« Inversion ou inflexion de la courbe » du chômage et communication.
Lorsqu’il a annoncé en septembre 2012 que 2013 verrait une « inversion de la courbe du chômage », François Hollande a surpris la quasi-totalité des observateurs et suscité un scepticisme presque général. La constance pour ne pas dire l’obstination avec laquelle il a défendu tout au long de l’année cette prévision, rapidement ramenée au rang d’objectif, en a fait un marqueur majeur de son action politique et donc de son quinquennat. Il a clairement engagé sa crédibilité sur l’atteinte de ce résultat.
Aussi, le 26 décembre à 18h, toute la France des médias et de la politique s’est-elle arrêtée pour prendre connaissance des chiffres du chômage à fin novembre. Jamais l’attention portée à une telle publication n’avait été aussi forte. Et depuis lors les plus hautes autorités de l’État multiplient les interventions pour démontrer qu’ils traduisent une amélioration. Sans vraiment convaincre, tant ces explications sont complexes et de ce fait paraissent laborieuses.
Elles se heurtent à une double évidence: en novembre le nombre des demandeurs d’emploi sans aucune activité (catégorie A) a augmenté de 17800 après une baisse de 20500 en octobre et, sur les onze premiers mois de 2013, il a progressé de plus de 150 000 personnes. Difficile dès lors de constater une inversion de la courbe même s’il est vrai que le rythme de progression mensuel s’est significativement atténué, passant en moyenne mensuelle de plus 30.000 au premier trimestre, à plus 18.000 au second trimestre, puis plus 5.500 au troisième trimestre, mais à moins 1350 sur les deux premiers mois du quatrième trimestre (octobre et novembre).
D’où la volonté du Gouvernement de raisonner sur les deux derniers mois ou par trimestre. L’interprétation des chiffres du chômage est d’autant plus délicate qu’il existe deux autres catégories de demandeurs dites B et C (ceux ayant une activité réduite) et qu’au cours des derniers mois, elles ont évolué en sens inverse de la catégorie A. Ajoutons-y quelques indicateurs spécifiques, comme les chômeurs de longue durée ou les plus de 50 ans ou les moins de 25 ans, et chacun peut à chaque publication mensuelle trouver une raison d’espérer ou de désespérer selon son appartenance politique.
En communication, François Hollande et ses ministres risquent de s’enfermer dans une querelle renouvelée tous les mois qui minera leur crédibilité, cela d’autant plus que parallèlement les médias continueront à se focaliser sur les défaillances d’entreprise et les plans de licenciement massifs.

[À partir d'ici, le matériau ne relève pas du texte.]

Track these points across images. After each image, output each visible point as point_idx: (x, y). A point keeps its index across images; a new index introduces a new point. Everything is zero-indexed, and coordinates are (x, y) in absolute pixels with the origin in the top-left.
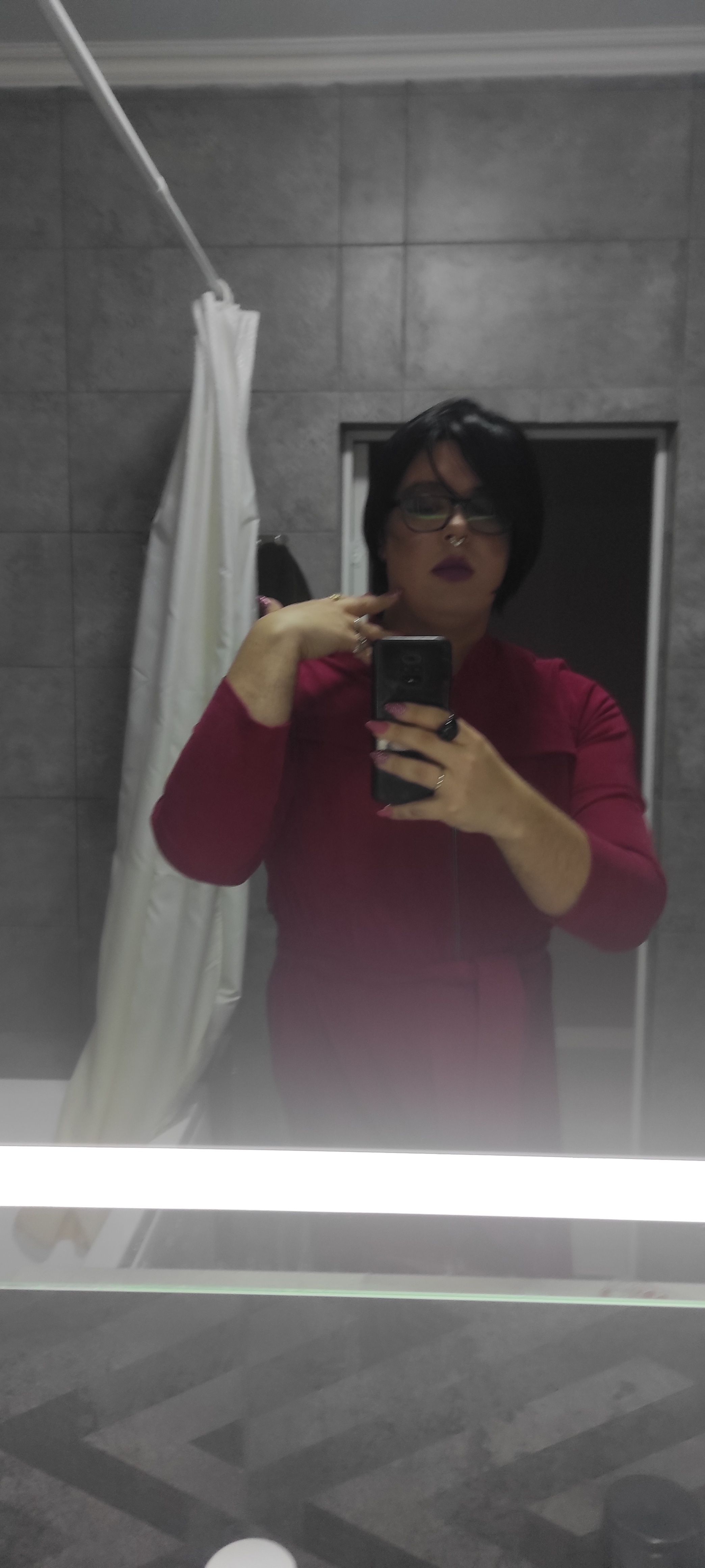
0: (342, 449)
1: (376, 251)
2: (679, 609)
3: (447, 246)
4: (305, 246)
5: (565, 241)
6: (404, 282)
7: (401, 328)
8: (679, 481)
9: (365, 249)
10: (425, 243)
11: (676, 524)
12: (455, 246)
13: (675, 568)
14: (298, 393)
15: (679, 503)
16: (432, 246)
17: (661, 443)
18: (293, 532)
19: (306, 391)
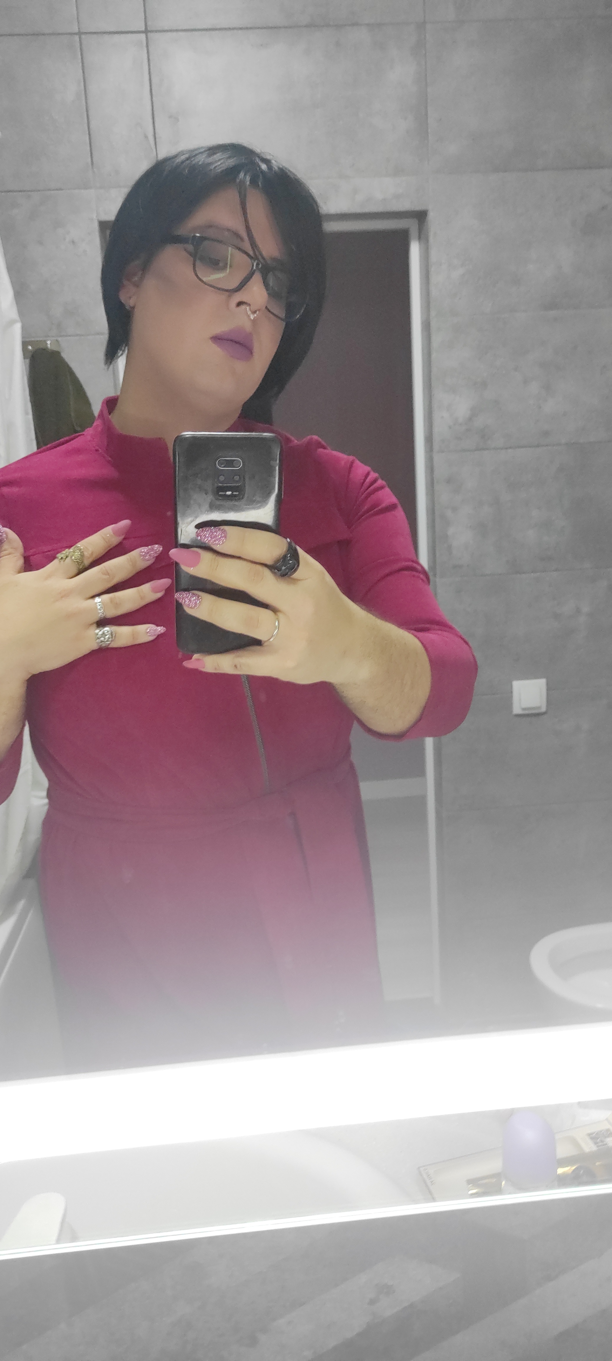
1: (116, 38)
2: (440, 395)
3: (189, 34)
4: (44, 34)
5: (306, 26)
6: (150, 73)
7: (151, 121)
8: (433, 269)
9: (106, 37)
10: (167, 31)
11: (433, 313)
12: (196, 33)
13: (434, 355)
14: (52, 192)
15: (434, 292)
16: (174, 34)
17: (414, 232)
18: (63, 336)
19: (61, 189)
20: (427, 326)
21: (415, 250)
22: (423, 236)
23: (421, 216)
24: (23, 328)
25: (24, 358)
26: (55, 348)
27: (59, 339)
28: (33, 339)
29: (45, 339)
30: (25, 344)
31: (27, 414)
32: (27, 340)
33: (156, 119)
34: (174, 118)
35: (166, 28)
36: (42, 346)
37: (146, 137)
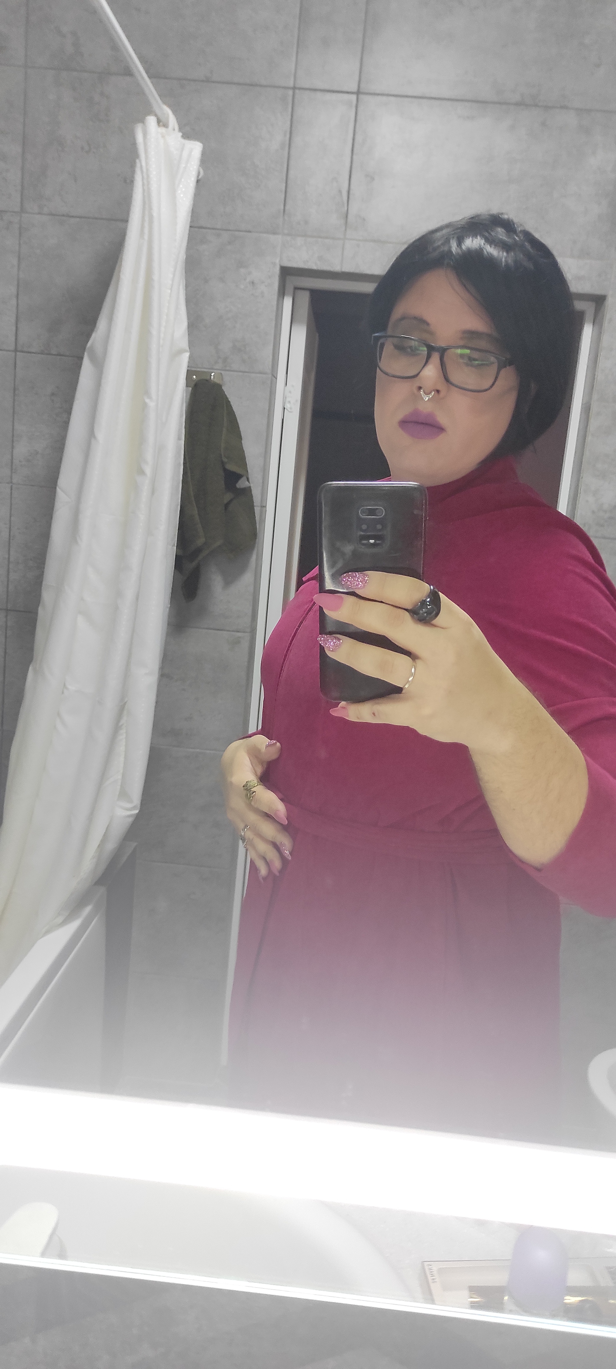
0: (282, 293)
1: (328, 96)
2: (588, 479)
3: (399, 99)
4: (261, 86)
5: (517, 104)
6: (354, 131)
7: (347, 177)
8: (602, 354)
9: (319, 95)
10: (378, 94)
11: (595, 397)
12: (406, 99)
13: (589, 438)
14: (242, 233)
15: (600, 376)
16: (384, 98)
17: (589, 315)
18: (228, 370)
19: (250, 232)
20: (587, 409)
21: (587, 333)
22: (597, 320)
23: (599, 300)
24: (190, 357)
25: (187, 386)
26: (217, 381)
27: (223, 372)
28: (198, 370)
29: (210, 371)
30: (189, 373)
31: (179, 439)
32: (193, 369)
33: (353, 176)
34: (370, 178)
35: (378, 92)
36: (204, 377)
37: (340, 192)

Ce décalage répété et croissant entre une parole publique optimiste et une perception citoyenne négative finira par enlever toute signification à l’inversion lorsqu’elle se produira, si elle se produit.
La solution alternative serait de prendre acte que l’objectif est plus dur à atteindre que prévu en raison du retard pris dans le retour à une croissance significative et d’exhorter les Français à la patience. Elle n’aurait, en communication, de sens et d’efficacité que si elle s’accompagnait de l’annonce de mesures correctrices. Et donc d’une inflexion, pour ne pas dire une inversion, de la politique économique et sociale.